Heat-shock and cadmium chloride increase the vimentin mRNA and protein levels in U-937 human promonocytic cells.

Abstract

Heat-shock for 2 hours at 42 degrees C, or the administration for 3 hours of 100 or 150 microM cadmium chloride, inhibited the subsequent proliferation activity, induced the expression of functional differentiation markers, and caused an increase in the amount of the stress-responsive HSP70 protein in U-937 human promonocytic cells. In addition, both heat and cadmium produced an increase in the amount of the intermediate filament protein vimentin, as determined by immunoblot and immunofluorescence assays. By contrast, the amounts of actin and beta-tubulin were not significantly altered. The amount of vimentin mRNA was also increased during recovery from stress, indicating that vimentin expression was not exclusively regulated at the protein level.
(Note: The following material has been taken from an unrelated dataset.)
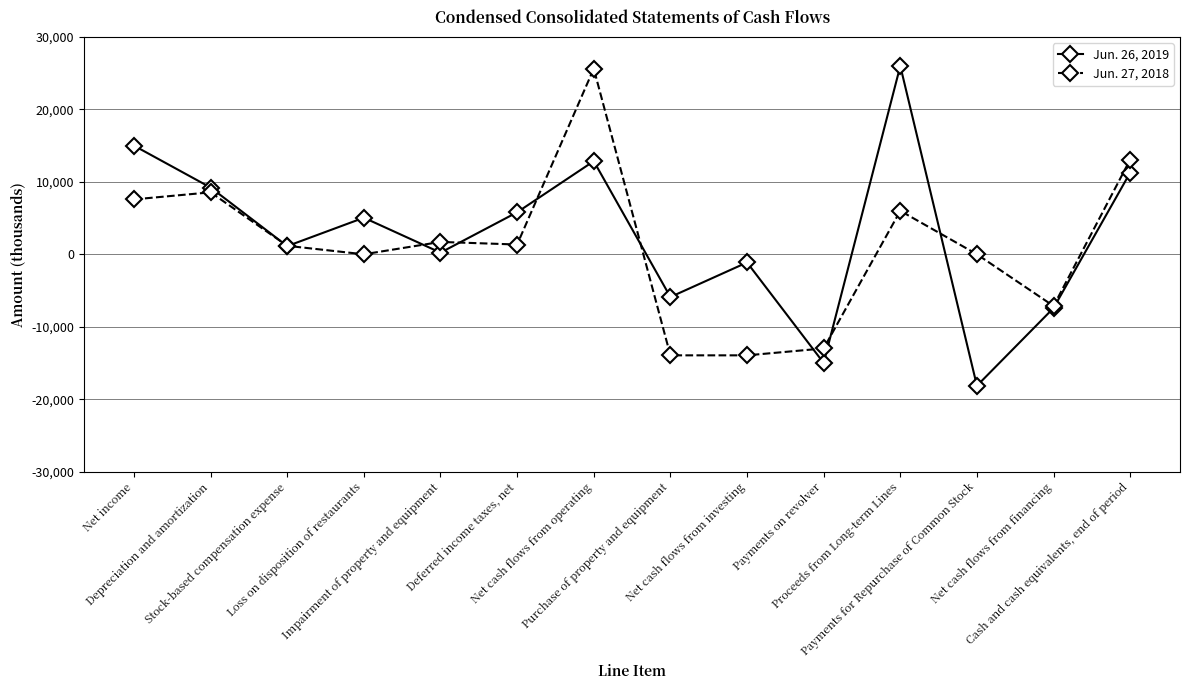

How many series are shown in this chart?

2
Although cadmium caused an early, transient stimulation of c-jun and c-fos expression and AP-1 binding activity, heat-shock failed to alter both protooncogene expression and transcription factor binding, indicating that the stress-induced vimentin increase was not the result of AP-1-mediated transcriptional activation. Finally, it was observed that the rate of decay of vimentin mRNA upon actinomycin D administration was decreased in heat- and cadmium-pretreated cells in comparison to untreated cells. These results indicate that stress treatments cause an increase in vimentin levels in promonocytic cells, which may be explained at least in part by transcript stabilization.